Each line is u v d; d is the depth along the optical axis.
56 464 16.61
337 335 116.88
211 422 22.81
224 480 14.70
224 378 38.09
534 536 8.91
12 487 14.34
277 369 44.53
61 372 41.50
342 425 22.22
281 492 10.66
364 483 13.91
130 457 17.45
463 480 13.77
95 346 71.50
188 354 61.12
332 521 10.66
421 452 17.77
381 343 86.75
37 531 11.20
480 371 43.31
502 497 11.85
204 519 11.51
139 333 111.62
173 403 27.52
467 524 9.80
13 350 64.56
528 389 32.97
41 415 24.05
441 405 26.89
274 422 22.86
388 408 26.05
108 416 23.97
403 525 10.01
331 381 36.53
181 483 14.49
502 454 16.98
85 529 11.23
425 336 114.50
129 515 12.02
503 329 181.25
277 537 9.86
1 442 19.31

- What is required:
Please reproduce, exactly as they appear above, the lines from the line containing "337 335 116.88" up to and including the line containing "388 408 26.05".

- Task solution:
337 335 116.88
211 422 22.81
224 480 14.70
224 378 38.09
534 536 8.91
12 487 14.34
277 369 44.53
61 372 41.50
342 425 22.22
281 492 10.66
364 483 13.91
130 457 17.45
463 480 13.77
95 346 71.50
188 354 61.12
332 521 10.66
421 452 17.77
381 343 86.75
37 531 11.20
480 371 43.31
502 497 11.85
204 519 11.51
139 333 111.62
173 403 27.52
467 524 9.80
13 350 64.56
528 389 32.97
41 415 24.05
441 405 26.89
274 422 22.86
388 408 26.05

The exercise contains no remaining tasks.